DOI 10.17586/0021-3454-2023-66-10-818-827

UDC 004.934.2


A. A. Dvoynikova
St. Petersburg Federal Research Center of the RAS, Speech and Multimodal Interfaces Laboratory ; Junior Researcher

K. O. Kondratenko
St. Petersburg State University, Department of Phonetics and Methods of Teaching Foreign Languages ;

Reference for citation: Dvoynikova A. A., Kondratenko K. K. Approach to automatic recognition of emotions in speech transcriptions. Journal of Instrument Engineering. 2023. Vol. 66, N 10. P. 818—827 (in Russian). DOI: 10.17586/0021-3454-2023-66-10-818-827.

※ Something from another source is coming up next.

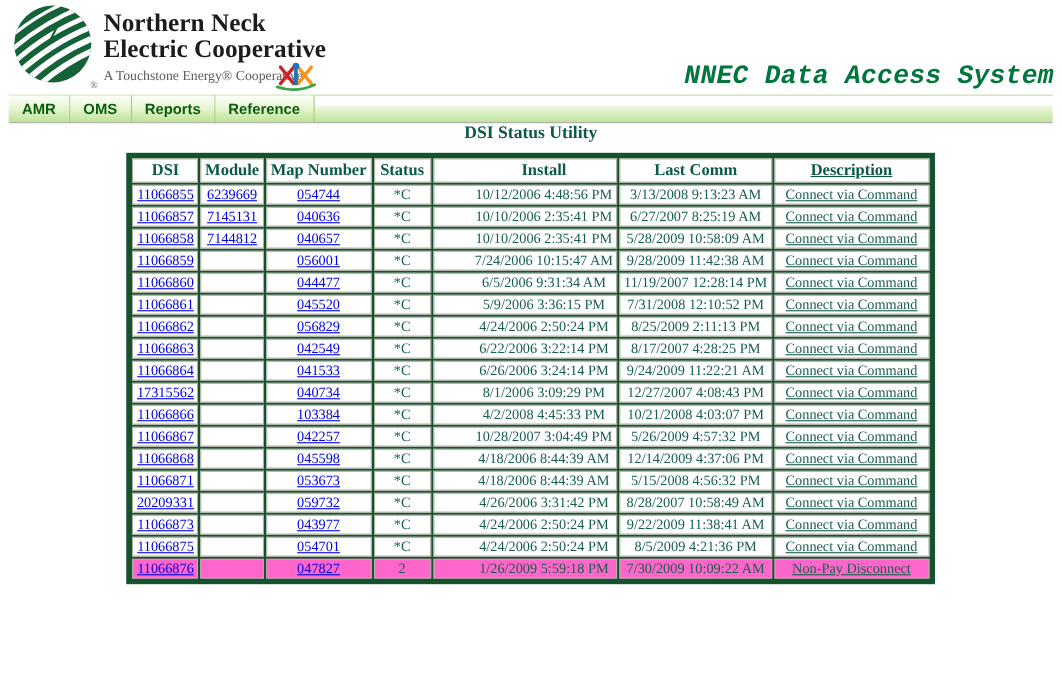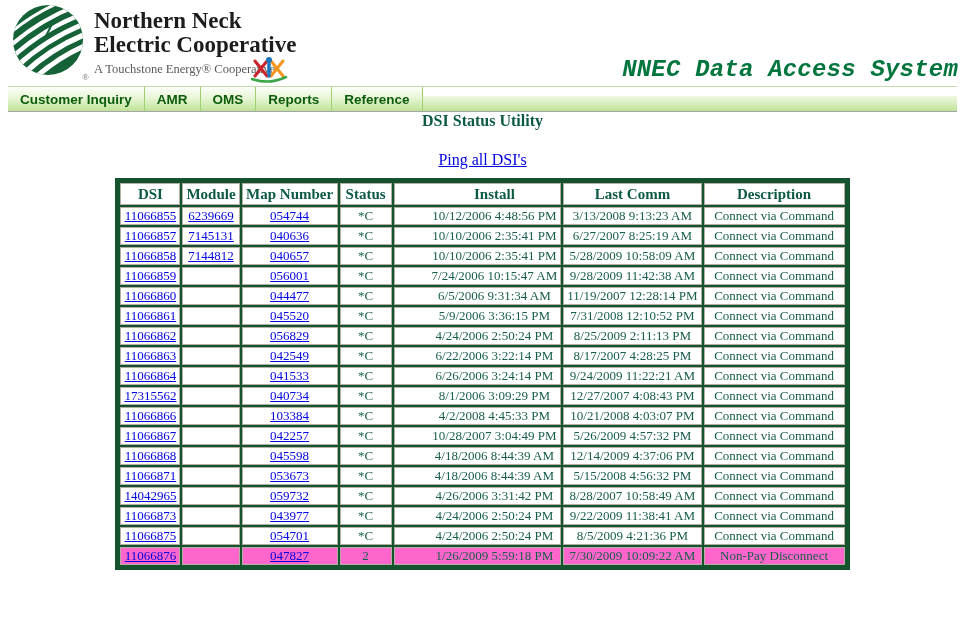"Customer Inquiry" div.menu-item { html: <div>Customer Inquiry</div> -> none }
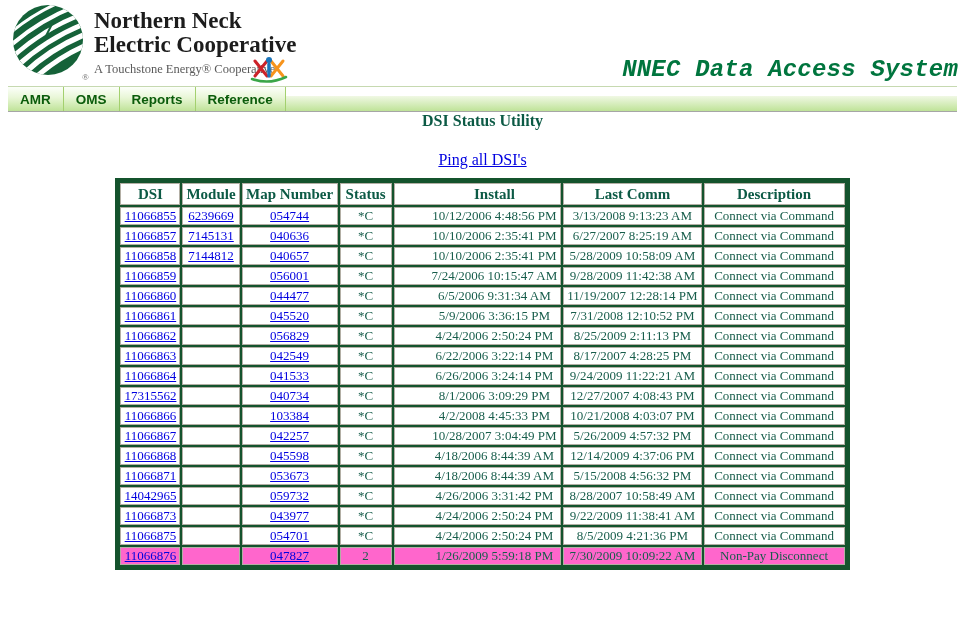"Ping all DSI's" div.ping-row { html: <div> <a>Ping all DSI's</a> </div> -> none }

Abstract. The issue of recognizing emotions in speech transcriptions, which is relevant in various fields, is studied. The influence of preprocessing methods (stop word removal, lemmatization, stemming) on the accuracy of emotion recognition in text data in Russian and English is analyzed. To conduct experimental studies, orthographic transcriptions of dialogues from the multimodal corpora RAMAS and CMU-MOSEI in Russian and English, respectively, are used. These corpora are annotated for the following emotions: joy, surprise, fear, anger, sadness, disgust and neutral. Preprocessing of text data includes removal of punctuation marks and stop words, tokenization, lemmatization and stemming. Vectorization of the resulting material is carried out using the TF-IDF, BoW, Word2Vec methods. The used classifiers are support vector machines and logistic regression. An approach is developed that is a combination of the above methods. For the Russian language, the highest accuracy of emotion recognition achieved using a weighted F-measure is 92.63 %, for the English language – 47.21 %. In addition, studies are conducted to identify the number of remote stops for effective emotion recognition from text data. Experimental results show that storing stop words in the source text allows to achieve the highest accuracy of text classification.
Keywords: emotion recognition, text data preprocessing methods, stop-words removal, multiclass classification, text data analysis

Acknowledgement: The work was carried out within the framework of a project of the Russian Science Foundation (section “An approach to classifying text data by emotions” was carried out within the framework of project No. 22-11-00321), the rest of the research was carried out partially within the framework of the leading scientific school of the Russian Federation (grant No. NSh-17.2022.1.6) and the budget theme of the St. Petersburg Federal Research Center of the Russian Academy of Sciences (No. FFZF-2022-0005).